═══ SOURCE RECORDS ═══

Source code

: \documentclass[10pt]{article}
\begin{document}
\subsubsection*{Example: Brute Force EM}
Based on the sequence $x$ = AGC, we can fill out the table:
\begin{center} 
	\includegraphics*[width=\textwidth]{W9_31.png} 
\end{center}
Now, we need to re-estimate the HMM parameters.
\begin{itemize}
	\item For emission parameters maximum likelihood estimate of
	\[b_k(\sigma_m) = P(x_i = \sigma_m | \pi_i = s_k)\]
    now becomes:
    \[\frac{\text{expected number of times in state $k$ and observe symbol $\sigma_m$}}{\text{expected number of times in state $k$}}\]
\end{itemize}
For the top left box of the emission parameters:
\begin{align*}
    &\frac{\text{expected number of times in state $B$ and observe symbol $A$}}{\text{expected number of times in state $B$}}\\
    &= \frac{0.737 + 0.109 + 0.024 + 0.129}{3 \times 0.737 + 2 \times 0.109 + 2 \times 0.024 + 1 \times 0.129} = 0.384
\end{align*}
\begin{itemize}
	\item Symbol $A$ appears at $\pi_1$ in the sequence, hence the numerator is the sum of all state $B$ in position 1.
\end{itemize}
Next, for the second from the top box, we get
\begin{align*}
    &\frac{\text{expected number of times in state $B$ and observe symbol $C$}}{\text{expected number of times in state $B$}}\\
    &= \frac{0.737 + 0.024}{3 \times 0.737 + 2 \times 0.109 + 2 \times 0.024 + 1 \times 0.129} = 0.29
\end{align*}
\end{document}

═══

• **EXERCISE**:
Please report, as a bare number, how many lines of the data contain the word "emission".

• **EXERCISE OUTPUT**:
2